Prognose baarmoederhalskanker
Als baarmoederhalskanker vroeg wordt ontdekt en behandeld dan herstellen nagenoeg alle vrouwen helemaal. Na een radicale baarmoederverwijdering kunnen blijvende klachten optreden, zoals problemen bij het plassen. Bestraling kan darmklachten tot gevolg hebben.
Uitstrijkje van de baarmoedermond
Om te controleren of iemand baarmoederhalskanker heeft wordt er een uitstrijkje gemaakt. Zo’n uitstrijkje wordt ook wel PAP-test genoemd. De cellen die worden weggehaald worden in een laboratorium onderzocht op afwijkende cellen. Als deze worden gevonden dan is het resultaat afwijkend. Dit komt best vaak voor en het betekent niet automatisch dat er sprake is van kanker. Het betekent dat de cellen veranderd zijn van vorm, formaat of structuur en dat het goed is om het in de gaten te houden.
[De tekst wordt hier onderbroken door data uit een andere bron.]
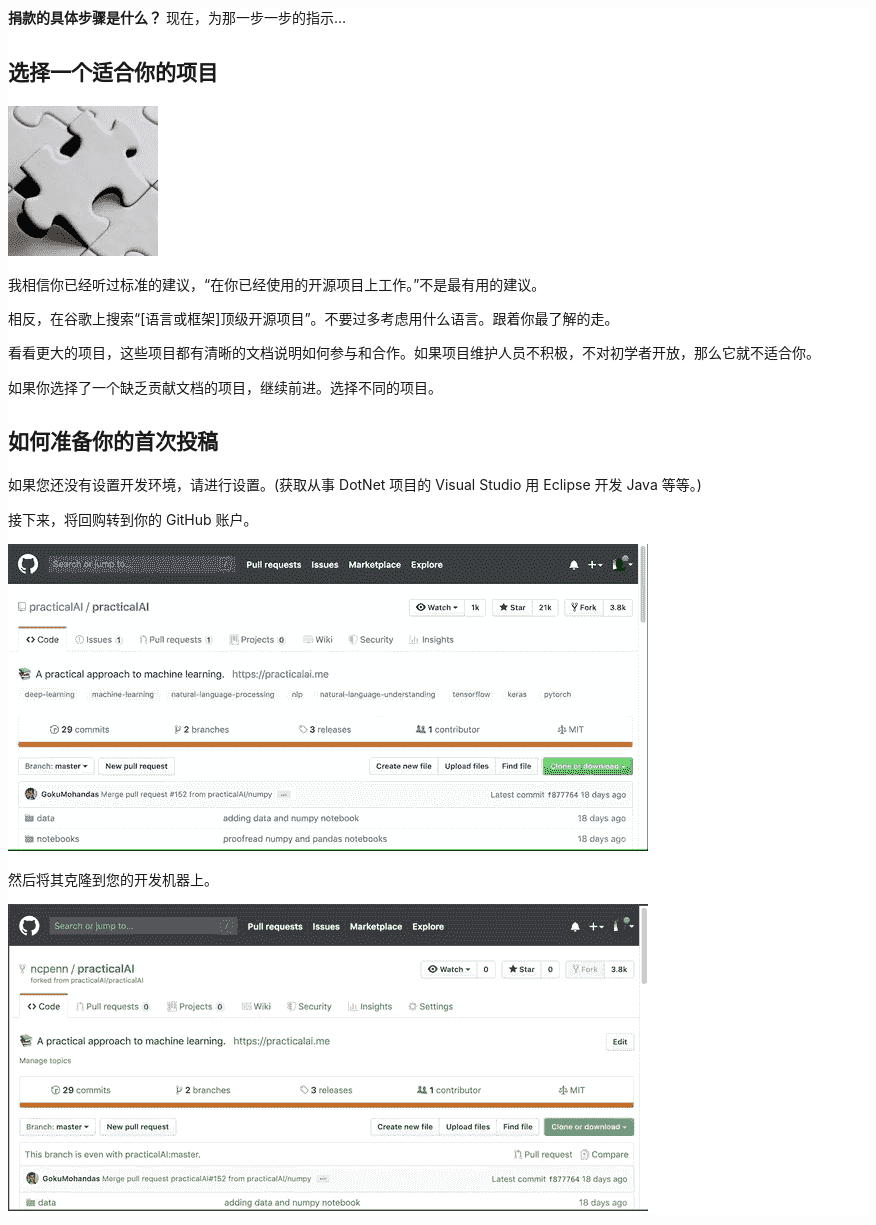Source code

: **捐款的具体步骤是什么？**
现在，为那一步一步的指示…

## 选择一个适合你的项目

![](img/da5bbe37acb1148fdc5028159fbcb6dd.png)

我相信你已经听过标准的建议，“在你已经使用的开源项目上工作。”不是最有用的建议。

相反，在谷歌上搜索“[语言或框架]顶级开源项目”。不要过多考虑用什么语言。跟着你最了解的走。

看看更大的项目，这些项目都有清晰的文档说明如何参与和合作。如果项目维护人员不积极，不对初学者开放，那么它就不适合你。

如果你选择了一个缺乏贡献文档的项目，继续前进。选择不同的项目。

## 如何准备你的首次投稿

如果您还没有设置开发环境，请进行设置。(获取从事 DotNet 项目的 Visual Studio 用 Eclipse 开发 Java 等等。)

接下来，将回购转到你的 GitHub 账户。

![](img/978afbf221bd9641ad02a6c5c5dc8f6a.png)

然后将其克隆到您的开发机器上。

![](img/4b0871633526c639f19145c862639e2f.png)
De huisarts kan beoordelen of een doorverwijzing nodig is naar een gynaecoloog. Het kan ook zijn dat er besloten wordt om na enkele maanden opnieuw een uitstrijkje te maken.
De PAP-scores
- PAP 1: er zijn geen afwijkende cellen gevonden en na vijf jaar ontvang je weer een uitnodiging voor een uitstrijkje. Als er sprake is van klachten zoals abnormaal bloedverlies dan is het verstandig om de huisarts te raadplegen en eerder een uitstrijkje te laten maken.
- PAP 2: er zijn cellen gevonden met een geringe afwijking. Meestal wordt er dan na zes maanden opnieuw een uitstrijkje gedaan. Is de uitslag dan normaal dan wordt er (voor de zekerheid) na een jaar weer een uitstrijkje gedaan. Als deze ook goed is, dan krijg je weer een uitnodiging volgens schema.
- PAP 3a: er zijn cellen gevonden met een matig ernstige afwijking. Of er wordt na zes maanden weer een uitstrijkje gemaakt of er volgt een doorverwijzing naar de gynaecoloog. In de meeste gevallen is er geen of alleen een eenvoudige behandeling nodig.
- PAP 3b: er zijn meer afwijkende cellen gevonden. Er volgt verder onderzoek bij de gynaecoloog en veelal is een behandeling nodig.
- PAP 4: er zijn ernstiger afwijkende cellen te zien dan in PAP 3. Onderzoek is nodig en nagenoeg altijd is er een behandeling nodig.
- PAP 5: er zijn zeer afwijkende cellen aangetroffen. Op korte termijn is onderzoek en behandeling nodig, mogelijk is er sprake van baarmoederhalskanker
Vaccinatie tegen baarmoederhalskanker
In het jaar dat ze
dertien worden krijgen alle meisjes een uitnodiging voor de vaccinaties tegen baarmoederhalskanker. De inenting is sinds 2009 opgenomen in het Rijksvaccinatieprogramma. De vaccinatie werkt tegen twee varianten van het HPV-virus die samen verantwoordelijk zijn voor zeventig procent van de gevallen van baarmoederhalskanker. Het vaccin geeft dus
geen volledige bescherming. Het vaccin bestaat uit drie prikken die in een periode van een half jaar worden toegediend. De vaccinaties worden gegeven in de bovenarm.
De vaccinaties zijn gratis en niet verplicht.